As the curtain dropped, the Super Goofs ran off, all except the Fish Flinger who exited rather casually.
“Gee,” the Fish Flinger chuckled, “I think the whole thing turned out kinda fun!” He left, and the stage was empty.
The audience was dazed, bewildered and confused. All was silent. That is, all with the exception of two old, crotchety men in the balcony, both dressed as superheroes and both applauding wildly.
“Bravo!” shouted Statler, one of the two old men.
“I loved it!” Waldorf, the other old man, called out.
Statler was dressed in yellow tights and a green mask. Waldorf was in orange with a white cape.
“That was the best thing they’ve ever done on this show!” Statler said.
“Yes, but I’ve seen better heroes in a deli.”
“Yes, yes. But the length was perfect.”
“Undoubtedly!” Waldorf nodded, agreeing with Statler. “Say, who are you supposed to be?” he asked, looking at Statler’s outfit.
“Okay, ‘who are you supposed to be?’” Statler laughed at his own very small joke.

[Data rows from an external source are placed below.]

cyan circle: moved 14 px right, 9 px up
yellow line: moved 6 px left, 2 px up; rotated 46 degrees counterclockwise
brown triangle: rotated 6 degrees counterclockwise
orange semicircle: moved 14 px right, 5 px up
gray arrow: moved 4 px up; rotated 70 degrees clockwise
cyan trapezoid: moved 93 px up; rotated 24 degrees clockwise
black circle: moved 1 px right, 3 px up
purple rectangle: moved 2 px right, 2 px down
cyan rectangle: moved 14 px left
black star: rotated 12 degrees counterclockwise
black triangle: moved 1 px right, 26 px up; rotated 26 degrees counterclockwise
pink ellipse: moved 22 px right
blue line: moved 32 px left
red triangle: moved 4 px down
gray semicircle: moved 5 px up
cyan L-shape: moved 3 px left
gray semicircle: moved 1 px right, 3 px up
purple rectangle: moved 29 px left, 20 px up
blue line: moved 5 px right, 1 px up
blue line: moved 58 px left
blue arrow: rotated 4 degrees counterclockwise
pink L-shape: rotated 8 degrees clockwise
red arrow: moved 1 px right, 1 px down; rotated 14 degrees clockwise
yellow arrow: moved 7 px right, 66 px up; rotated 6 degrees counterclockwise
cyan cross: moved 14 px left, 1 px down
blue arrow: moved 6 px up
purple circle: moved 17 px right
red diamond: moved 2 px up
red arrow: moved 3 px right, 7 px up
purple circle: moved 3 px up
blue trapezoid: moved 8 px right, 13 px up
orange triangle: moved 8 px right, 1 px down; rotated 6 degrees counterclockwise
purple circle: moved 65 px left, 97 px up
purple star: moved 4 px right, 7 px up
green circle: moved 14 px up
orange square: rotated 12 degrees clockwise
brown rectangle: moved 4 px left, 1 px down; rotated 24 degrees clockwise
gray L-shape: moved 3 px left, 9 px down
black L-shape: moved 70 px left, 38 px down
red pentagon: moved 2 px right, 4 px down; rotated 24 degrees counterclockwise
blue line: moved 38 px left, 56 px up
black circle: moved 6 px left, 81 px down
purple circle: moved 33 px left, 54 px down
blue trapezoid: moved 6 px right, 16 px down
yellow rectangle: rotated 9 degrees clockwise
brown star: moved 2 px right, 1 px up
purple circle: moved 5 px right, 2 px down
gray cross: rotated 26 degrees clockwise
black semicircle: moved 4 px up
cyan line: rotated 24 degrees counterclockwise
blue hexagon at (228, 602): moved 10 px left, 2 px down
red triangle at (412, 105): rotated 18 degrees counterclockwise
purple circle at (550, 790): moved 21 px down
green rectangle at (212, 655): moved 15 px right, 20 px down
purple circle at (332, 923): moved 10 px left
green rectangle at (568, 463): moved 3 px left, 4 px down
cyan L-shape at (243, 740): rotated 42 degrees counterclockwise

“You old fool!” Waldorf said with a disgusted look on his face. “I meant your alias!”
“I’m…” Statler flexed his muscles (what muscles he would have at his age), “Money Man!” He looked Waldorf up and down. “What are you supposed to be?”
“Asleep if the rest of the show isn’t as good.”
“Heh! Hope you brought your pillow!”
The two laughed.
“I don’t get it,” Waldorf said, still chuckling a bit.
A doorbell rang.
“We have a doorbell?” Waldorf asked (apparently they do).
A young kid wearing a baseball cap entered the balcony carrying a large, flat box.
“Excuse me,” he said, “did you guys order a mushroom-pineapple pizza?”